In
yesterday's post I wrote
Gore made the claim [that retreating snows on Mt. Kilimanjaro were attributable to global warming] based upon the research of Lonnie Thompson, a geologist who attributed the melting snows of Kilimanjaro to global warming, using the inductive reasoning that the snows on Kilimanjaro were part of the global retreat of glaciers due to increased global temperatures.
While inductive reasoning certainly played a part in Dr. Thompson's work, it is a gross mischaracterization on my part to imply that was the only reason he suggested that snow retreat was due to warming. As Andrew Revkin
explained back in March 2004
Dr. Lonnie G. Thompson, the Ohio State University glaciologist whose work first focused attention on Kilimanjaro's fading ice, said he saw ample evidence that melting was eating away at what remained.
His specialty is extracting cylinders of layered, ancient ice from tropical glaciers, and when his team drilled into one of the mountain's ice fields in 2000, water flooded out of the hole. In the resulting cores, shallow layers contained elongated bubbles -- strong evidence of melting and refreezing -- while deeper layers had none.
More jarring was the violent collapse of a 10-story-tall clifflike face of one of Kilimanjaro's ice fields in January 2003, witnessed and photographed by trekkers. The collapse sent a huge cascade of ice and water gushing across the flanks of the ancient crater.
''This all suggests that what we are seeing at least in the last 20 years or so is different,'' Dr. Thompson said. He believes the mountain may be close to a threshold at which melting will become the dominant force eroding the ice. ''The balance of evidence says something bigger is going on in the system,'' he said.

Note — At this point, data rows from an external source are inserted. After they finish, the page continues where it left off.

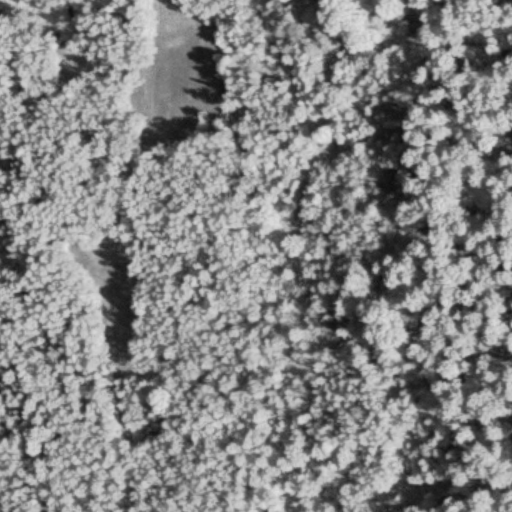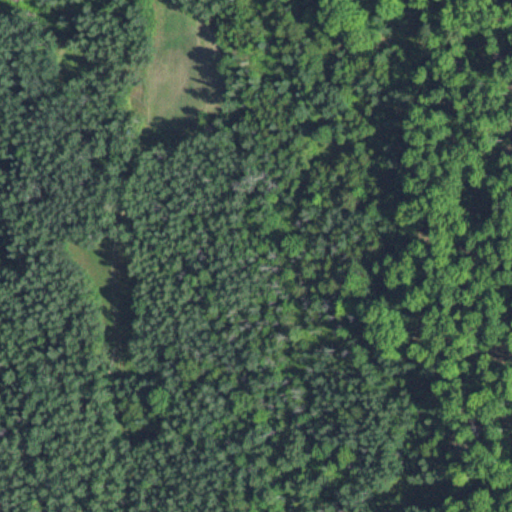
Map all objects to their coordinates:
road: (110, 283)
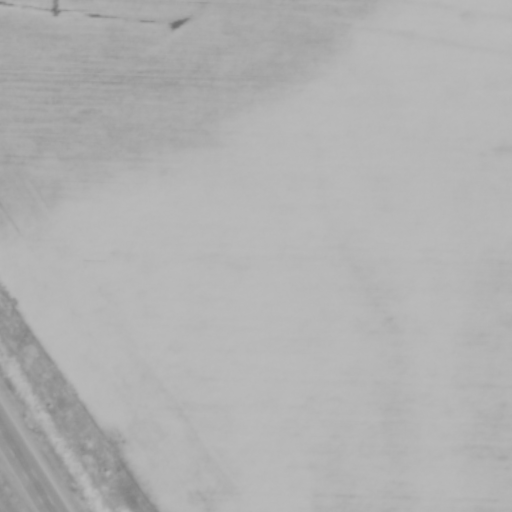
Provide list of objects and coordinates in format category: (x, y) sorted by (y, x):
road: (24, 470)
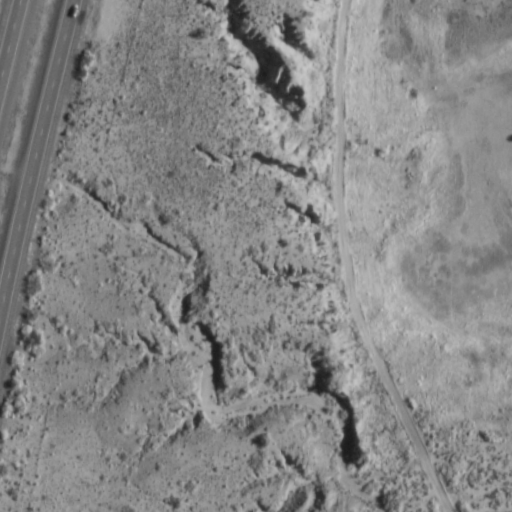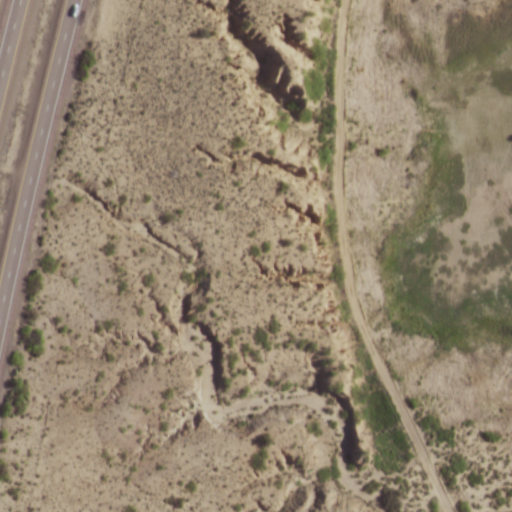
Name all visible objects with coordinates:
road: (10, 44)
road: (36, 153)
road: (350, 265)
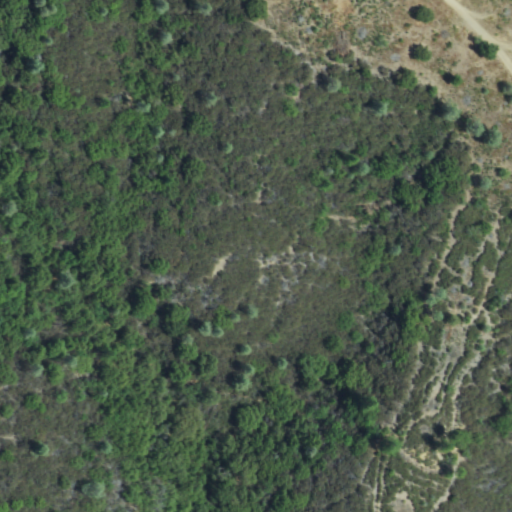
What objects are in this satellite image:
road: (476, 43)
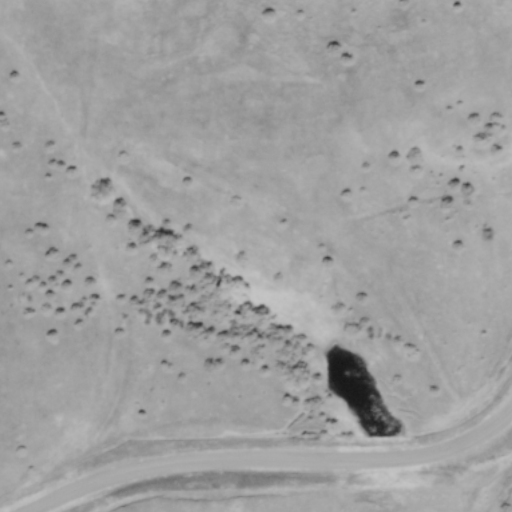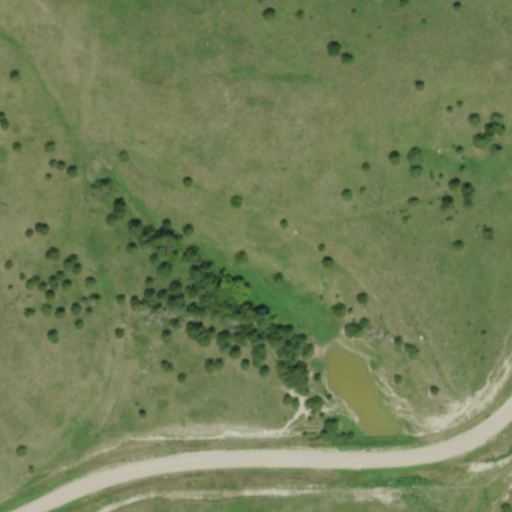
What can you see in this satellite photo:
road: (271, 456)
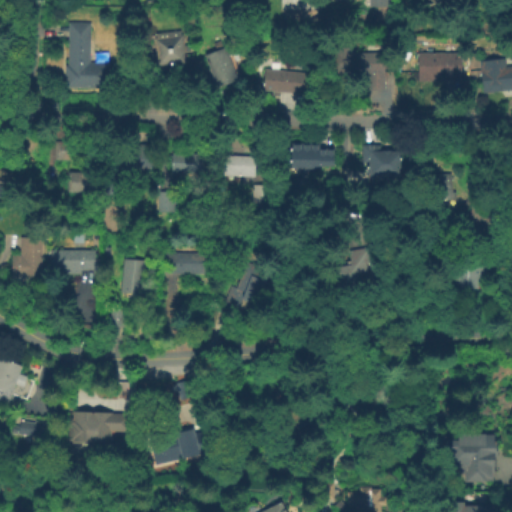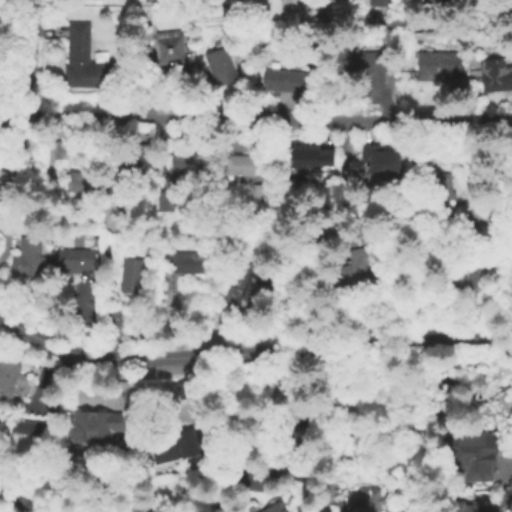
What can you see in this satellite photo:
building: (429, 1)
road: (29, 2)
building: (426, 2)
building: (288, 3)
building: (377, 3)
building: (379, 3)
building: (168, 47)
building: (172, 55)
building: (78, 57)
building: (84, 61)
building: (362, 64)
building: (437, 65)
building: (437, 65)
building: (219, 66)
building: (221, 69)
building: (364, 70)
building: (494, 74)
building: (280, 80)
building: (281, 81)
building: (497, 81)
road: (253, 118)
road: (503, 125)
building: (61, 149)
building: (59, 152)
building: (142, 155)
building: (139, 156)
building: (309, 156)
building: (312, 158)
building: (183, 161)
building: (378, 163)
building: (237, 164)
building: (384, 165)
building: (241, 169)
building: (75, 181)
building: (81, 182)
road: (344, 182)
building: (441, 187)
building: (443, 188)
building: (262, 196)
building: (164, 200)
building: (168, 204)
park: (505, 233)
building: (26, 257)
building: (69, 259)
building: (29, 260)
building: (183, 262)
building: (72, 263)
building: (190, 264)
building: (353, 268)
building: (359, 271)
building: (130, 275)
building: (129, 276)
building: (465, 276)
building: (84, 279)
building: (471, 279)
building: (245, 294)
building: (115, 316)
road: (95, 357)
building: (11, 380)
building: (8, 381)
building: (126, 391)
building: (185, 391)
building: (92, 425)
building: (28, 427)
building: (33, 429)
building: (88, 434)
building: (171, 447)
building: (173, 449)
building: (471, 455)
building: (476, 459)
building: (364, 499)
building: (368, 499)
building: (470, 507)
building: (272, 508)
building: (278, 508)
building: (474, 509)
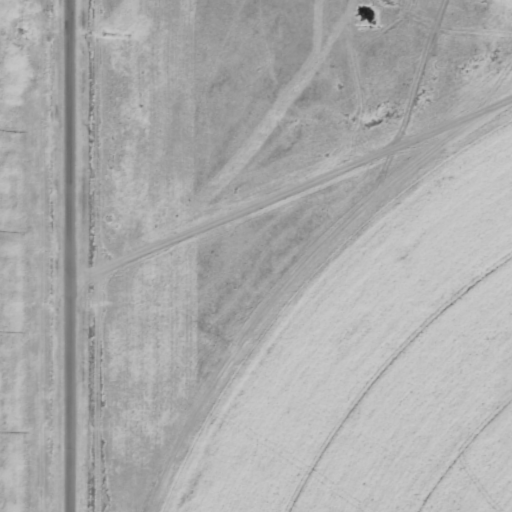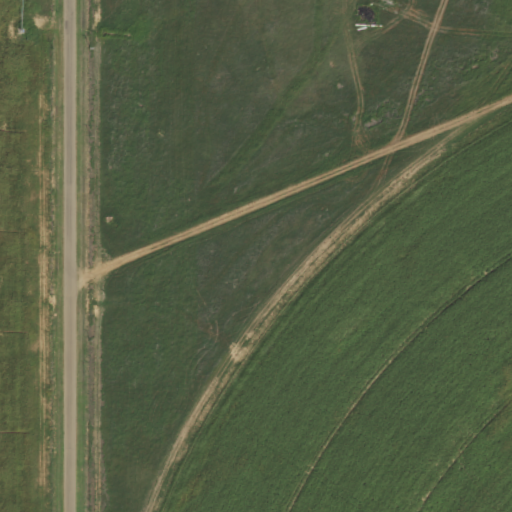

But the criticism that Gore, at the least, should have included a qualification about the uncertainty of how much warming was responsible for the amount of decline on the mountain remains, as Revkin also pointed out that
Most experts in the Kilimanjaro debate accept three things: for more than a century, its ice has been in a retreat that is almost assuredly unstoppable and was not caused by humans; so far, there is scant data on conditions there; and the main scientific question now is how, and how much, climate shifts driven by heat-trapping emissions are accelerating that trend.
That information should have been included in Gore's slideshow presentation, and without such qualification the images of Kilimanjaro should have not been included in the presentation, and should be removed from future versions, especially given the paper just published with further challenges the view that warming is playing a role in the retreating ice trend.